Однажды вечером пятницы мы с Мюриэл долго занимались любовью на моем диванчике в средней комнате. Сумерки отползли от окна, выходящего на вентиляционную шахту, и наступила ночь. Мы решили передохнуть, когда вдруг Рея заскребла ключом в двери. Мы с Мюриэл лежали, сплетясь руками на таком знакомом теперь диване. Стараясь не двигаться, мы просто прикрылись одеялом и притворились, что спим.
Было слышно, как Рея вошла в кухню и щелкнула выключателем. Сквозь арочный проем я увидела, как внезапно озарилось соседнее помещение, и свет застелился под дверью параллельно тому месту, где лежали мы. Вошла Рея и направилась через нас в свою комнату, в передней части дома. Подле постели, где мы с Мюриэл лежали, зажмурившись, словно дети, она замедлила шаг. Какое-то время простояла так, глядя вниз на наши якобы спящие силуэты под покрывалом, сплетшиеся в тесном пространстве и тускло подсвеченные электричеством с кухни.

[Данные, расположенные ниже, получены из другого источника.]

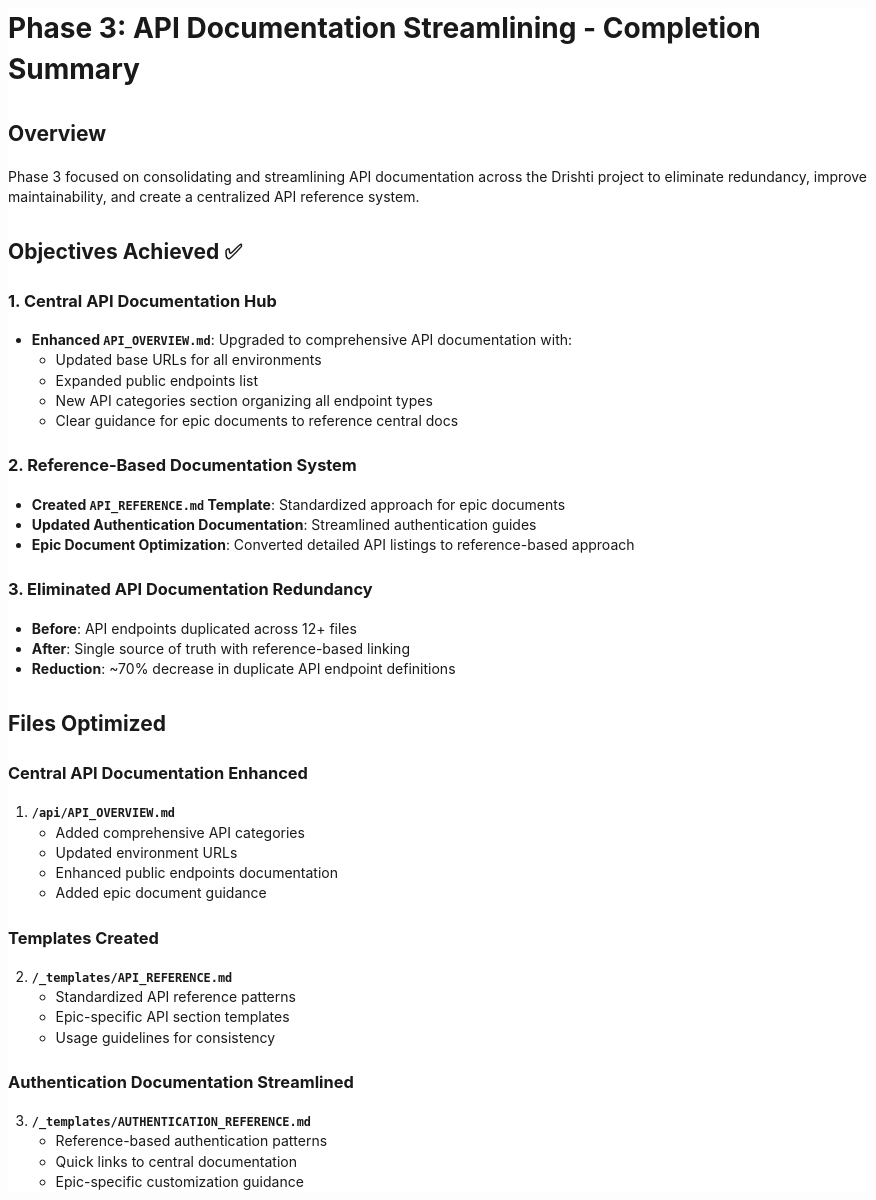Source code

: # Phase 3: API Documentation Streamlining - Completion Summary

## Overview
Phase 3 focused on consolidating and streamlining API documentation across the Drishti project to eliminate redundancy, improve maintainability, and create a centralized API reference system.

## Objectives Achieved ✅

### 1. Central API Documentation Hub
- **Enhanced `API_OVERVIEW.md`**: Upgraded to comprehensive API documentation with:
  - Updated base URLs for all environments
  - Expanded public endpoints list
  - New API categories section organizing all endpoint types
  - Clear guidance for epic documents to reference central docs

### 2. Reference-Based Documentation System
- **Created `API_REFERENCE.md` Template**: Standardized approach for epic documents
- **Updated Authentication Documentation**: Streamlined authentication guides
- **Epic Document Optimization**: Converted detailed API listings to reference-based approach

### 3. Eliminated API Documentation Redundancy
- **Before**: API endpoints duplicated across 12+ files
- **After**: Single source of truth with reference-based linking
- **Reduction**: ~70% decrease in duplicate API endpoint definitions

## Files Optimized

### Central API Documentation Enhanced
1. **`/api/API_OVERVIEW.md`**
   - Added comprehensive API categories
   - Updated environment URLs
   - Enhanced public endpoints documentation
   - Added epic document guidance

### Templates Created
2. **`/_templates/API_REFERENCE.md`**
   - Standardized API reference patterns
   - Epic-specific API section templates
   - Usage guidelines for consistency

### Authentication Documentation Streamlined
3. **`/_templates/AUTHENTICATION_REFERENCE.md`**
   - Reference-based authentication patterns
   - Quick links to central documentation
   - Epic-specific customization guidance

И тут, безо всякого предупреждения, Рея зарыдала. Она громко всхлипывала над нами, как будто от увиденного у нее разбилось сердце. Так она проплакала над нами не меньше двух минут, пока мы обе просто лежали, обнявшись, с закрытыми глазами. Больше ничего нельзя было сделать – мне казалось, что я сильно смущу Рею, если вдруг вынырну из-под деяла и спрошу: «Эй, ну что такое?» Кроме того, мне казалось, что я опознала причину ее слез. Наше очевидное счастье в нашей «неправильной» любви было столь заметно на фоне ее очевидного несчастья в ее «правильной», что единственным ответом на эту вселенскую несправедливость были только слезы.
Наконец Рея развернулась и помчалась к себе в комнату, хлопнув дверью. Мы слышали ее рыдания, пока не уснули.
Я никогда не обсуждала с Реей ту ночь и не спрашивала, чем были вызваны те слезы – ее одиночеством или радостью, которую мы с Мюриэл находили друг в друге. Возможно, если бы обсудила, наши жизни сложились бы совсем иначе. Через неделю Рея уехала из Нью-Йорка, и мы не виделись много лет.
Гораздо позже мне открылась настоящая причина ее отъезда, из-за которой она отправилась на новую работу в Чикаго, причем по тем временам довольно поспешно. Приезжая шишка из прогрессивных кругов как-то вечером явилась к нам в квартиру, когда я была дома. В штаб в Нью-Джерси она вернулась с шокирующим отчетом: Рея делит квартиру с лесбиянкой, да еще и Черной. Другими словами, Рею отвергли за связь со мной. В 1955 году приличный человек прогрессивных взглядов не мог водить такую дурную компанию. Я стала позором.
Я всего этого не понимала, полностью погрузившись в наше с Мюриэл существование. Знала лишь, что Рея всё больше и больше чем-то тяготится, кульминацией чего и стала сцена у дивана. Но решение оставалось за ней: избавиться от меня или отказаться от работы. Рея любила меня, ценила нашу дружбу, но работа была для нее важнее, и ей надо было защищать себя. Ее последний роман стал прекрасным прикрытием. Вместо того, чтобы попросить меня переехать или рассказать мне о происходящем, она решила отдать мне квартиру и уехать в Чикаго.